I found some weird behavior in the MCS that I don't understand. Here my code:
mol1 = MolImporter.importMol("Nc1ccc(N)c(c1)[N+]([O-])=O");
mol2 = MolImporter.importMol("Oc1c(Cl)cc(Cl)cc1Cl");
MCS mcs = new MCS();
The result of the MCS computation is c:c:c:c:c. In my opiniion the result should be c1ccccc1.
Here is another example of two molecules which produces the same result (c:c:c:c:c), which in my opinion should by c1ccccc1:
Is this a bug or is there something wrong in my understanding of the procedure?
Your observation is correct, the found substructure is not an MCS. This, however, is more like a feature of the mcs search, as it uses a heuristic algorithm that does not guarantee that the optimal solution is found.
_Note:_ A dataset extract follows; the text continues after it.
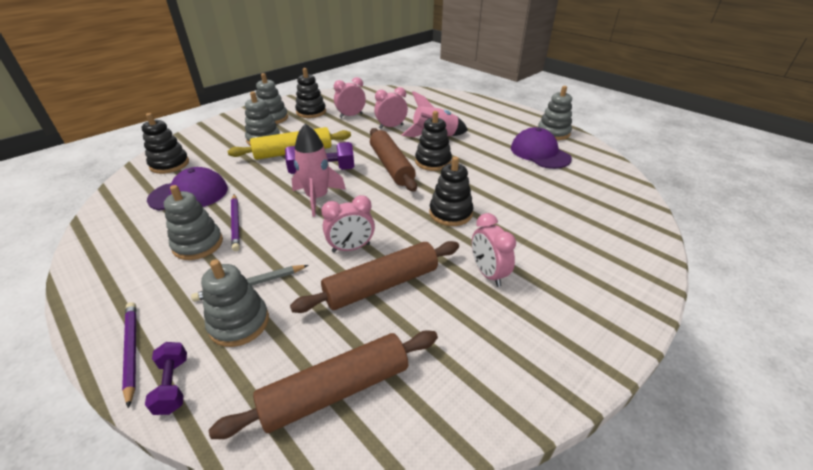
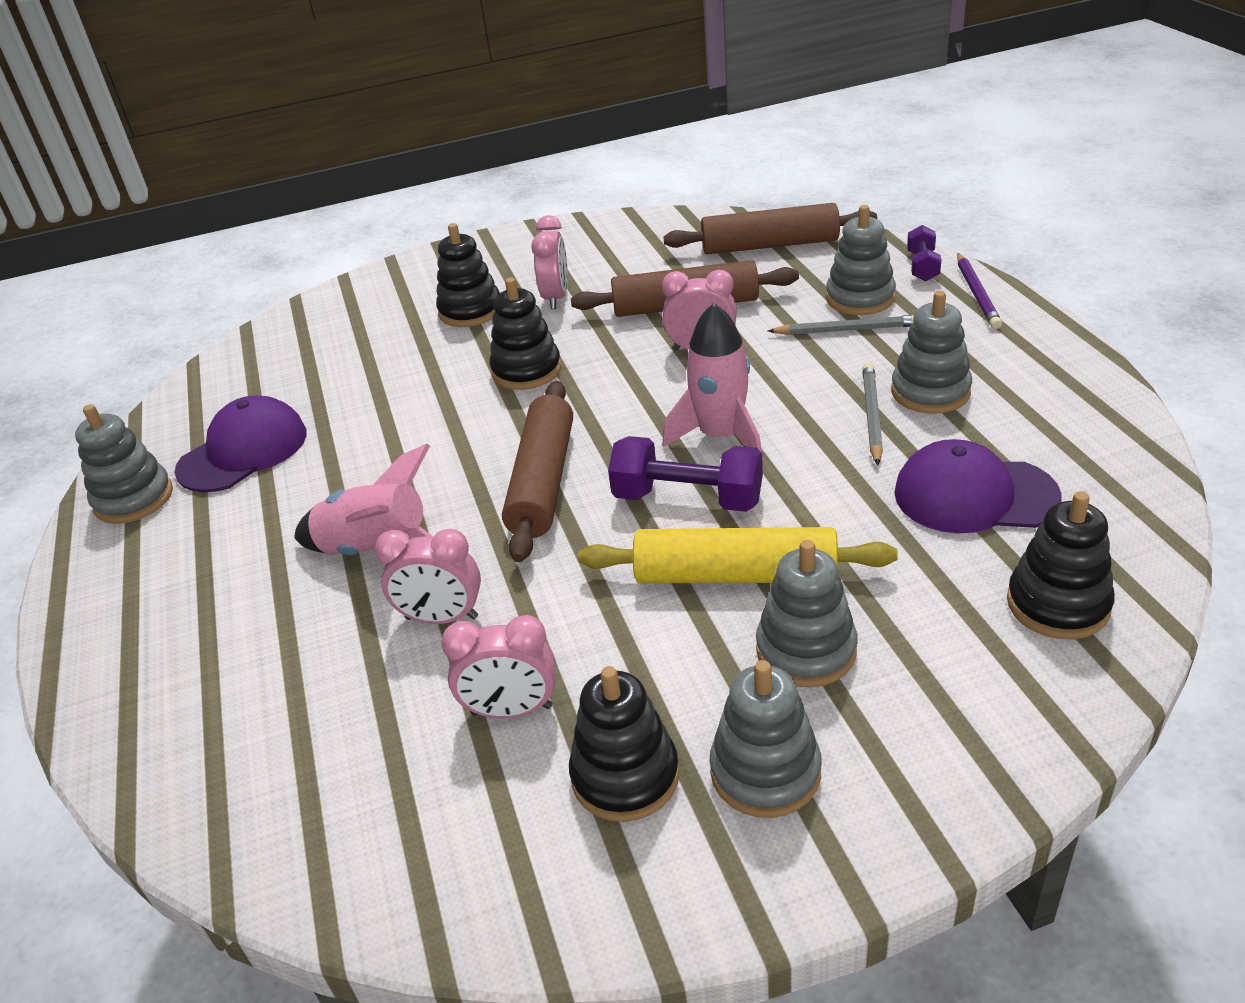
camera: 150 degrees left, 0 degrees up
(236, 223) = (871, 415): purple pencil -> grey pencil
(433, 162) = (455, 474): black stacking toy -> black stacking toy (470, 311)
(539, 153) = (243, 451): purple cap -> purple cap turned 135 degrees counterclockwise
We have implemented a new MCES/MOS search recently. It'll be released in 5.4. This is able to find the optimal solution in your particular case (and in most cases), though this is also a heuristic search, but more robust. A beta release will soon be available for download, I'll inform you here in the forum.
Apologies for any inconvenience.
I think it's as important to have an option for generating all maximal common subgraphs as it's for generating the maximum common subgraph. It shouldn't be too hard to imagine where the former can be useful. Here is one example.
thanks for the wise thoughts, such option will be introduced in the next minor release (we also need that for internal purposes). The fragment based MCS approach is something new, we'll look at the recommended page.
Are you open to a comparative evaluation of our new MCS algorithm?
Sure. I've been waiting for an exact MCS in JChem for a long time (despite being told otherwise ). I'll be happy to help in anyway I can. I can even share with you the code if it will help.
The new MCES search has been released in JChem 5.4. It is not an exact search as we do not really need it for our internal use cases. However, we are continuously improving the search algorithm to better approximate the optimum solution. I admit that there are cases when the exact MCS is needed but it is not our main goal now to find an exact MCES, instead we would like to find one very near to the 'real one' but much faster than an exact search works.
If you can give it a try and provide us some feedback (any kind of feedback) that would help us a lot in improving the new search.
If you run the mcs command in jchem then it starts the new search method. The simple command-line application has some simple yet useful new features, it can compare two sets of structures against each other and it provides two ways to visualise the results, either in a grid view or in a table of pairs. The command without arguments list all options and also prints some usage examples.
Thank you for offering your source code but I'm afraid we cannot make direct use of it. However, comparing your search and any other third party search against each other and ours, of course, would be very interesting for us.
Can we perhaps collaborate in this?